Information given: Begin

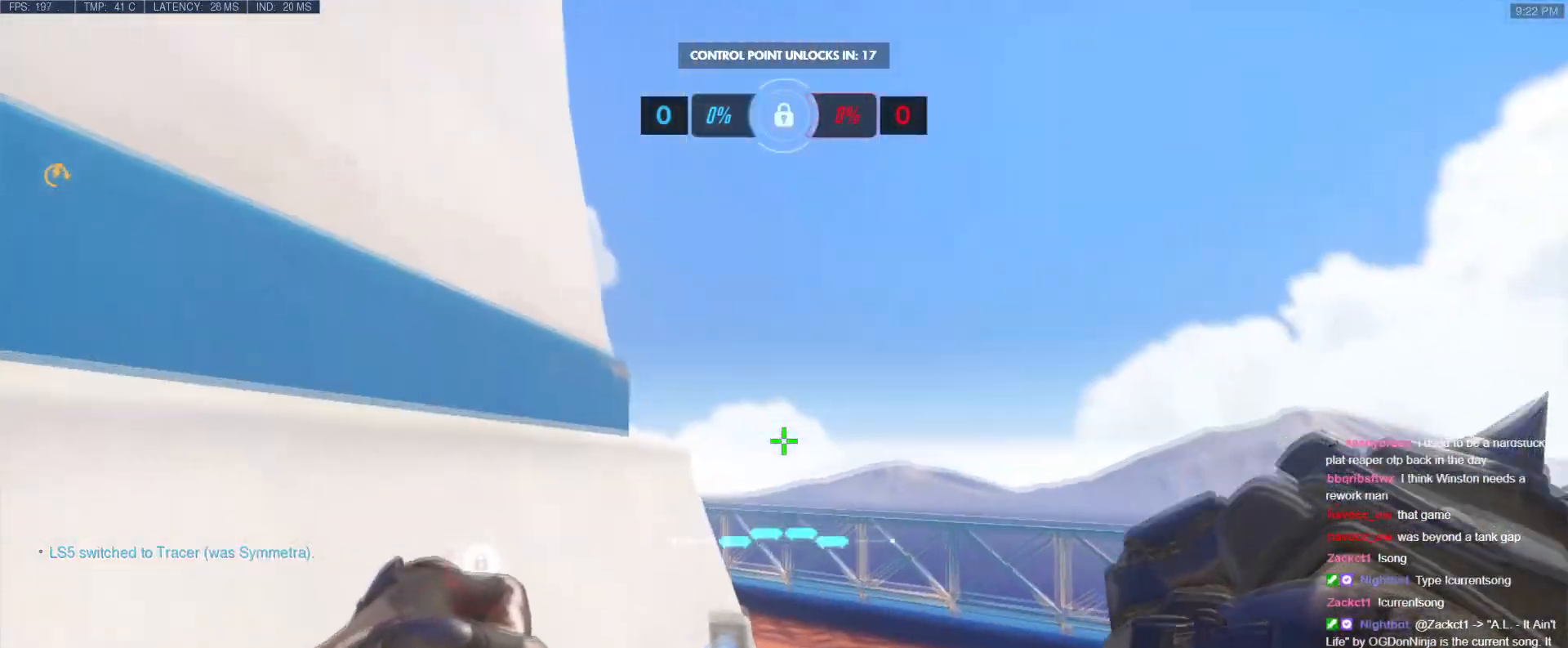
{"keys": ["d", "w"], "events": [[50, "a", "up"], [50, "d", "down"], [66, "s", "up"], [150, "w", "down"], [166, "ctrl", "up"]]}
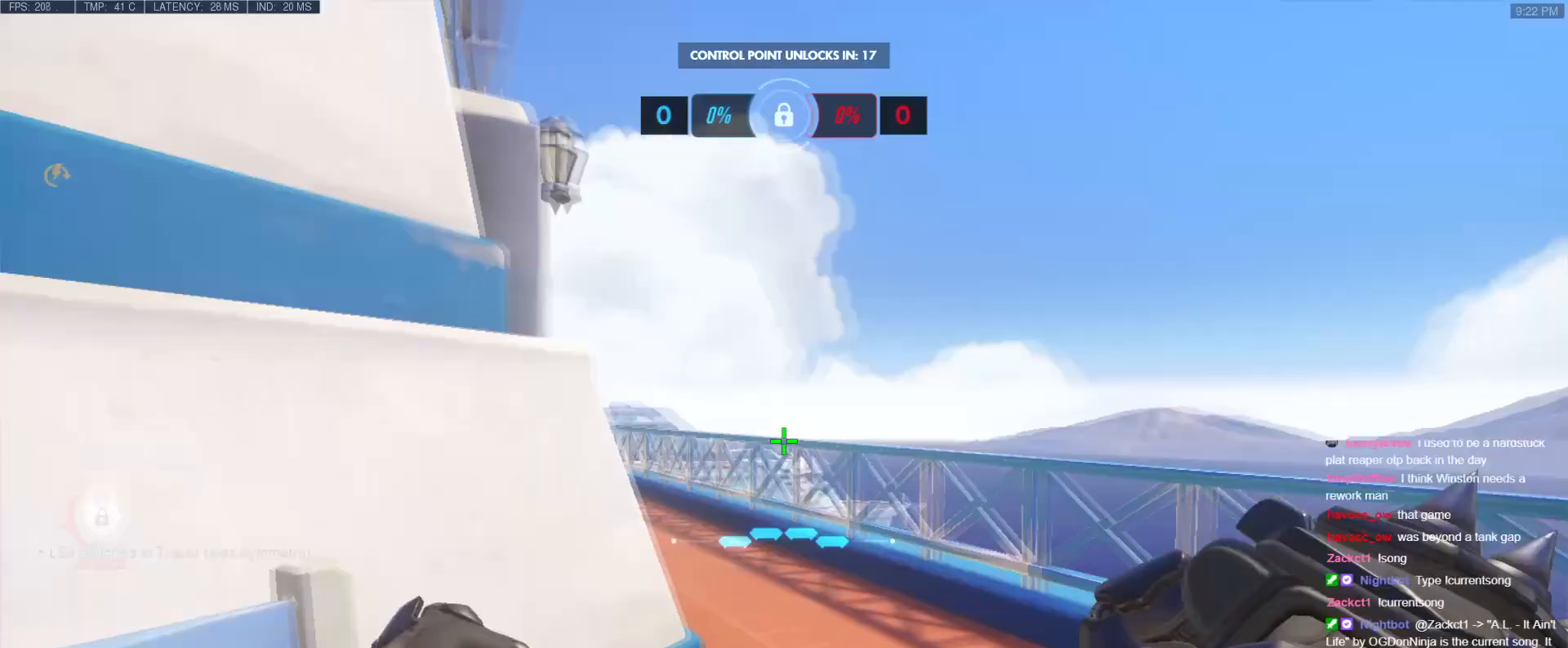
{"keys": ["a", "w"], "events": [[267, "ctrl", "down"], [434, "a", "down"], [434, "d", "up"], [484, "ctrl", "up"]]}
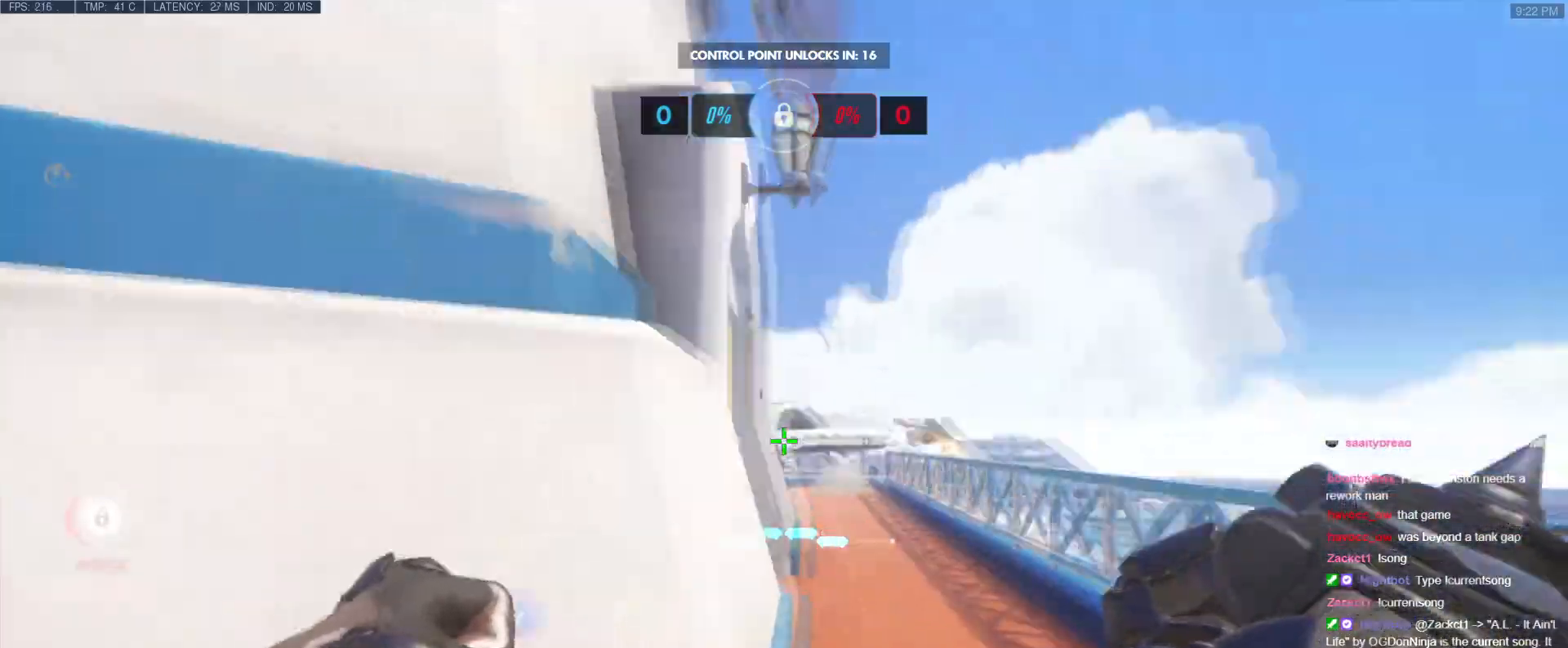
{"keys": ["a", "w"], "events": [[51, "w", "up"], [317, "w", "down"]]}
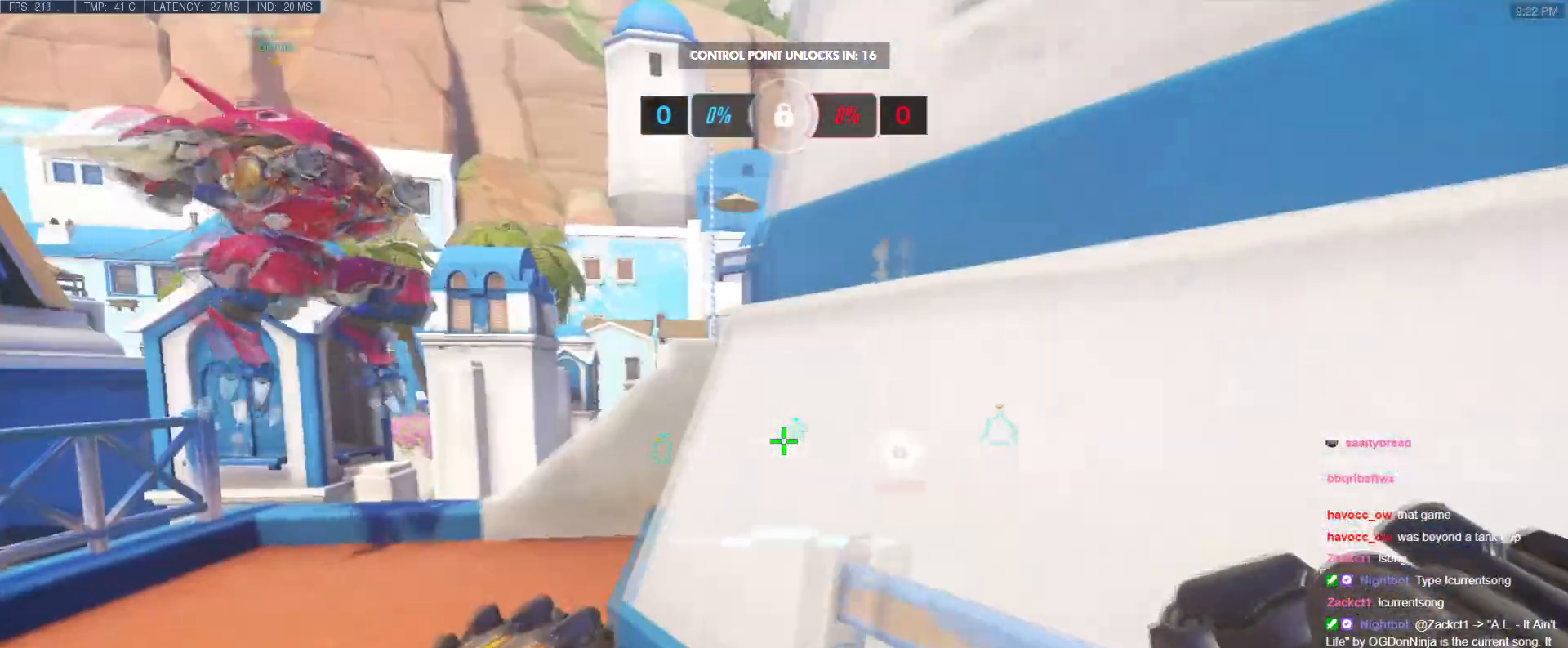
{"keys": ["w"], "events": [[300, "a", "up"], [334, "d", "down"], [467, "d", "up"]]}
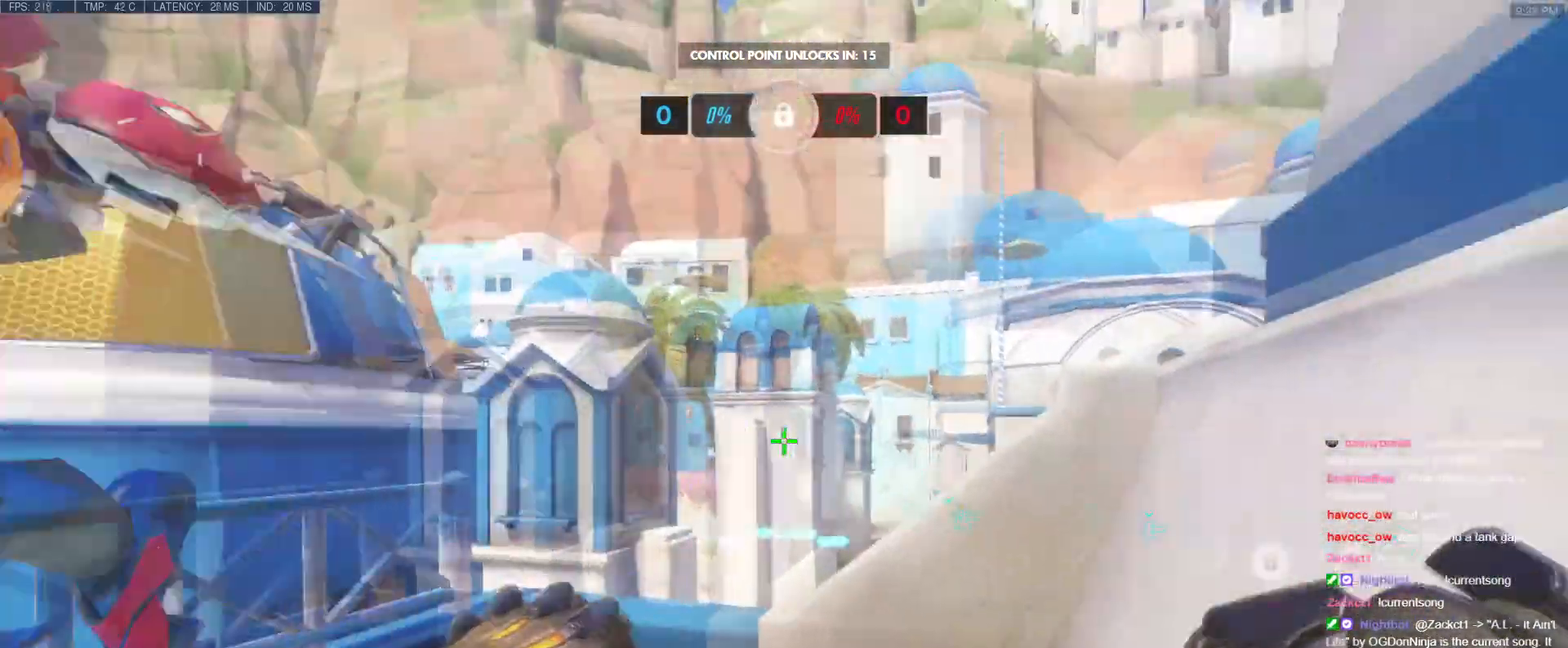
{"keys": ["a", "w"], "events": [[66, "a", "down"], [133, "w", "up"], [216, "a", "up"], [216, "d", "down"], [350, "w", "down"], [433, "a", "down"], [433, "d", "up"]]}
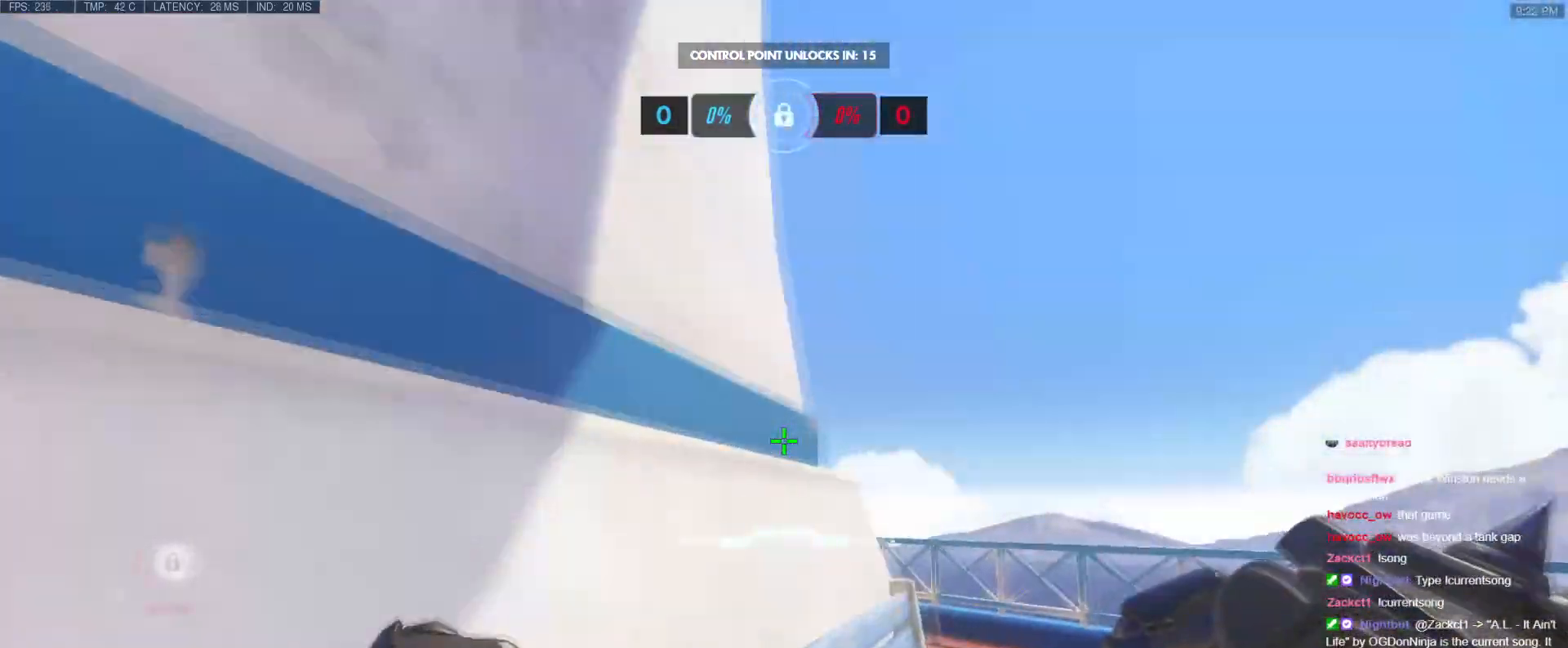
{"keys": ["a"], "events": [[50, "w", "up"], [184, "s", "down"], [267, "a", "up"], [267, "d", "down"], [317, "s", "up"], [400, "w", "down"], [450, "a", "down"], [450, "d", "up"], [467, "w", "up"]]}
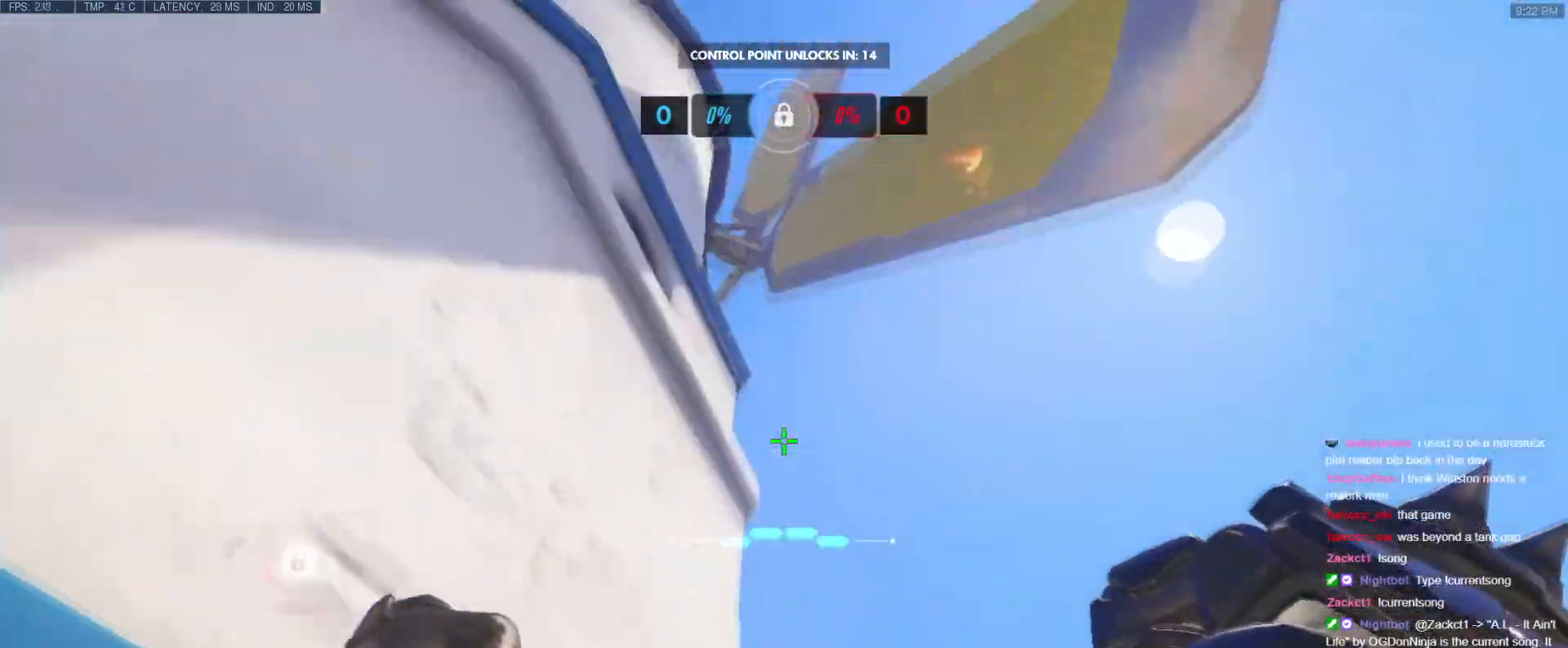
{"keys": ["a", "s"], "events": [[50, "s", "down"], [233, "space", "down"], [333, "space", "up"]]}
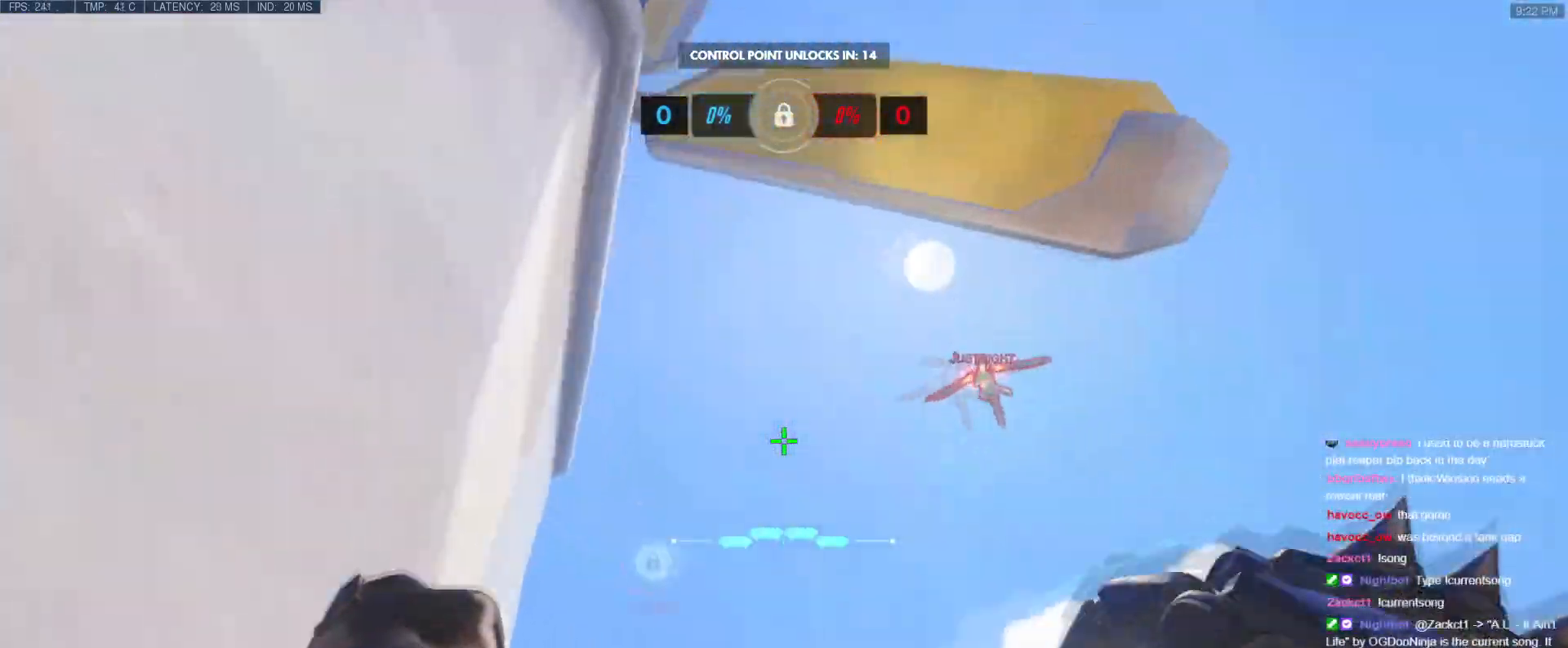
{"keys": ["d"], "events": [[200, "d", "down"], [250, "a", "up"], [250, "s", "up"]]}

Information given: End

▶ _Assignment_
Your task is to gather all lines from the entries above that hold the word "ctrl".

▶ _Exercise response_
{"keys": ["d", "w"], "events": [[50, "a", "up"], [50, "d", "down"], [66, "s", "up"], [150, "w", "down"], [166, "ctrl", "up"]]}
{"keys": ["a", "w"], "events": [[267, "ctrl", "down"], [434, "a", "down"], [434, "d", "up"], [484, "ctrl", "up"]]}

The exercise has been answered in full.